The EU must take its responsibility for the destruction of both the Amazon and Cerrado
seriously. Indeed, according to recent research it is the second-largest export market for forest- risk commodities after China, and as much of one fifth of the soy imports from these regions may be ‘contaminated’ with illegal deforestation, says a recent study.

With the lure of its market, the EU has the power to stop land evictions, human rights abuses, biodiversity destruction and the massive release of CO2 caused by forest fires, deforestation and ecosystem conversion across the world. It can do this by passing a new law that would exclude commodities and products linked to the destruction of nature from the EU market.

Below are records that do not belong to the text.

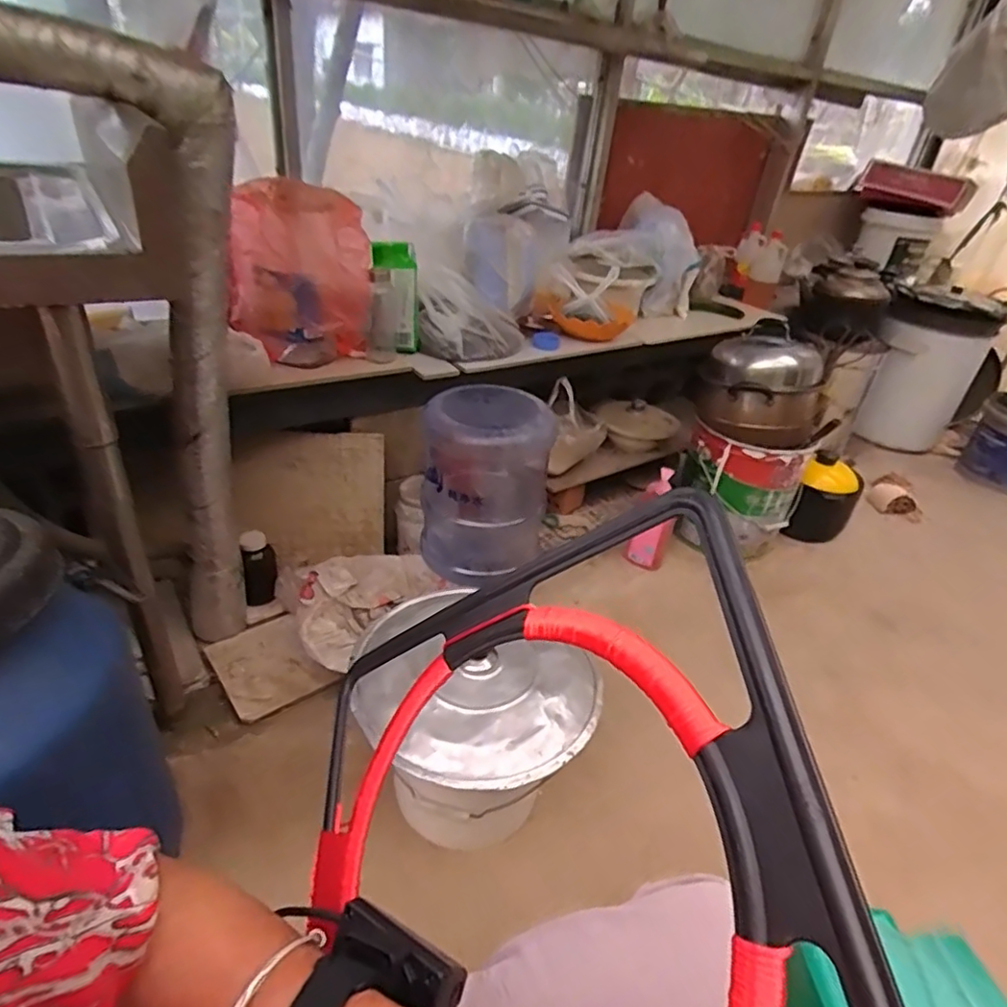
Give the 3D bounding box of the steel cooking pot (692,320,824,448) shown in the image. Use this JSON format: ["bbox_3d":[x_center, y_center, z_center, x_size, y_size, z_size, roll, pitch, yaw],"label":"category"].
[{"bbox_3d":[0.599,-0.270,1.427,0.266,0.199,0.253,5,33,-3],"label":"steel cooking pot"}]

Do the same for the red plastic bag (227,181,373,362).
[{"bbox_3d":[-0.357,-0.387,1.081,0.241,0.300,0.139,-7,35,-21],"label":"red plastic bag"}]

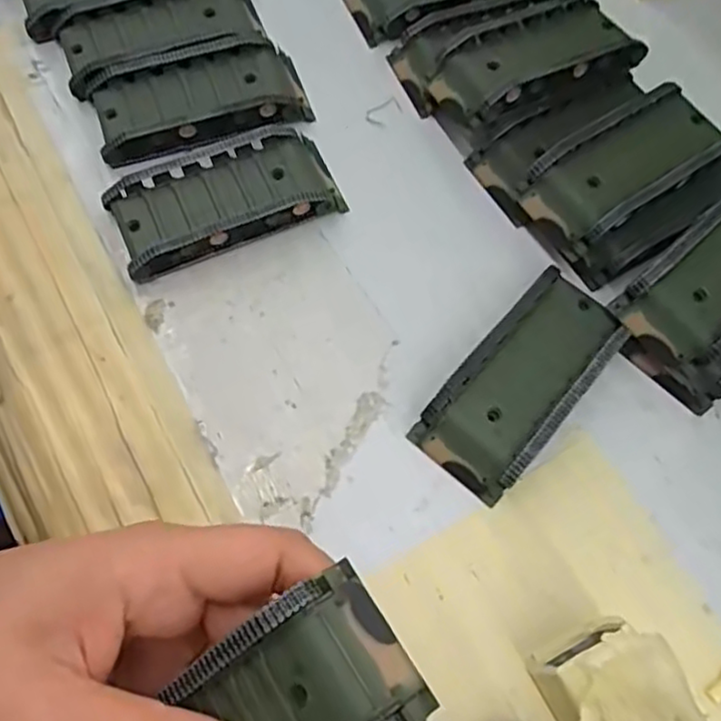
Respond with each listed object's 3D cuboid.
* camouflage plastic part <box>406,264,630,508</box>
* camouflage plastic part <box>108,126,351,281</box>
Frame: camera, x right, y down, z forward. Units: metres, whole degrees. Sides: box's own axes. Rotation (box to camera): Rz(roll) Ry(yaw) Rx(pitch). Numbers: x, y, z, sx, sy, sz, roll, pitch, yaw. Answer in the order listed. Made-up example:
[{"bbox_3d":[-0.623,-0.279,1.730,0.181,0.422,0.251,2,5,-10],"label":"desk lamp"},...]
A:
[{"bbox_3d":[0.066,0.008,0.275,0.043,0.018,0.095,40,71,13],"label":"camouflage plastic part"},{"bbox_3d":[-0.059,-0.073,0.301,0.096,0.018,0.044,-21,70,-11],"label":"camouflage plastic part"}]

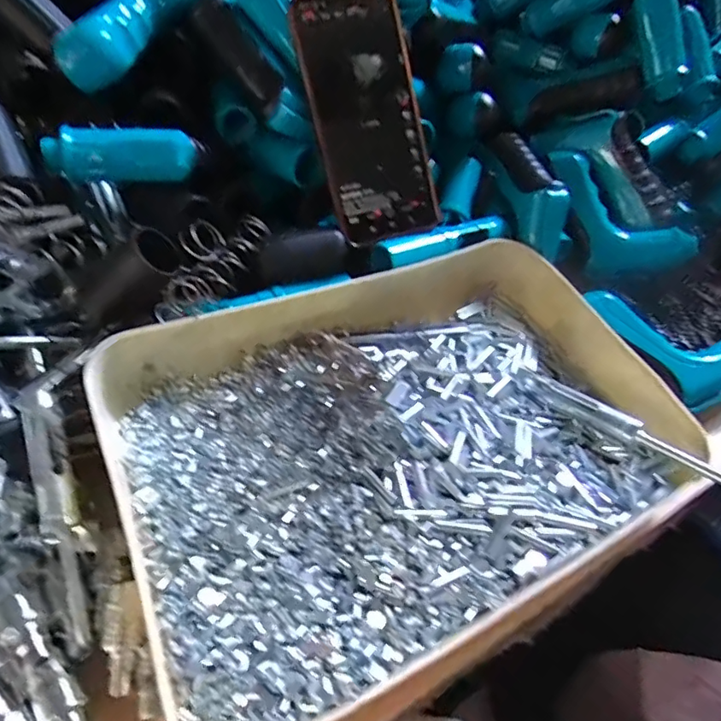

Under the European Green Deal, the EU has made clear intentions to draw up a new law on removing deforestation from its supply chains, with a public consultation expected this September. However, to ensure EU lawmakers are not barking up the wrong tree it must protect forests and other ecosystems (such as savannahs, grasslands and wetlands around the world), from which the EU imports commodities including soy, palm oil, cocoa, beef, coffee and rubber, while also guaranteeing human rights.

Only with a strong law can European consumers be confident that the production of the food they eat does not fuel the horrendous fires we witness every year, destroying some of our planet’s most precious natural areas irrevocably, with disastrous consequences for the wildlife and people they are home to, and our climate. Europe can and must stop being part of this problem.